The report showed the Philippines is already facing an NCD epidemic, but the path can still be reversed with the implementation of intervention programs.
DOH Undersecretary Myrna Cabotaje noted that NCDs are preventable. However, unhealthy choices place many Filipinos at greater risk.
Cabotaje said NCDs can be reduced by modifying behaviors such as reducing tobacco use and salt intake.
Aside from the existing health programs, Cabotaje said the DOH is also working on possible legislation intended to reduce the prevalence of NCDs.
Seeing the need to adopt new strategies and innovations to curb the high incidence of NCDs, Duque worked with the WHO and other United Nations agencies in developing the investment case report.
The report will serves as a guide for the DOH in prioritizing and re-directing strategies to address NCDs, Duque explained.
Citing findings in the report, UN Interagency Task Force on NCDs (UNIATF) external relations officer Alexey Kulikov said the Philippines needs to scale up NCD preventive and clinical interventions.
Kulikov stressed that almost 400,000 annual deaths can be averted if the Philippines would invest P28.9 billion on NCD intervention programs in the next 15 years.
Of the proposed amount, P10 billion will be for tobacco control, P8.4 billion for alcohol control, P5 billion for salt reduction programs and P3.5 billion for physical activity awareness.
Based on cost analysis of the selected intervention packages, health officials said the investment can be considered a “moderate expenditure” to mitigate the harmful effects of NCDs on the Philippine economy.
“We only know the treatment, but we don’t see the deep and hidden costs of NCDs,” Kulikov said, noting that the indirect cost is nine times greater than the direct cost.

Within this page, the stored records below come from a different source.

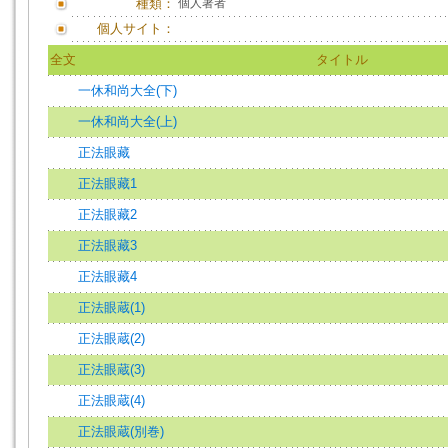
種類：
個人著者
個人サイト：
全文
タイトル
一休和尚大全(下)
一休和尚大全(上)
正法眼藏
正法眼藏1
正法眼藏2
正法眼藏3
正法眼藏4
正法眼蔵(1)
正法眼蔵(2)
正法眼蔵(3)
正法眼蔵(4)
正法眼蔵(別巻)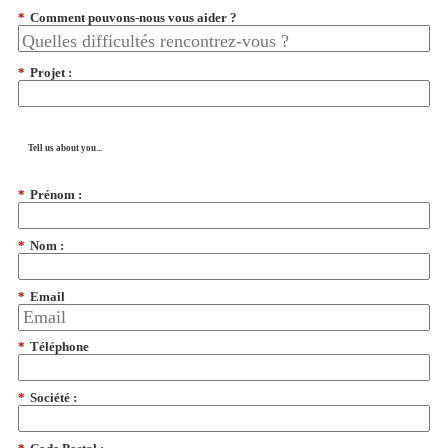
*
Comment pouvons-nous vous aider ?
*
Projet :
Tell us about you...
*
Prénom :
*
Nom :
*
Email
*
Téléphone
*
Société :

With the four health packages, the Philippines can expect a return on investment amounting to P377.7 billion over 15 years, he said.
Investing in NCD prevention programs, Kuliko emphasized, is highly cost-effective. “Per every peso invested in selected prevention policies, a return of P7 to P29.9 can be expected.”
Abeyasinghe said the salt reduction package has the best return on investment, costing P5 billion to implement over the next 15 years but generating a P163.1-billion return due to increased productivity in the workforce. It is estimated that this intervention will save 164,251 lives during a 15-year period.
“The physical activity package has the next best return on investment, saving 58,397 lives, followed by the tobacco control package saving 71,130 lives and the alcohol control package saving 57,872 lives,” Abeyasinghe added.
The DOH hopes to achieve its target of cutting by one-third the recorded premature deaths from NCDs by 2030.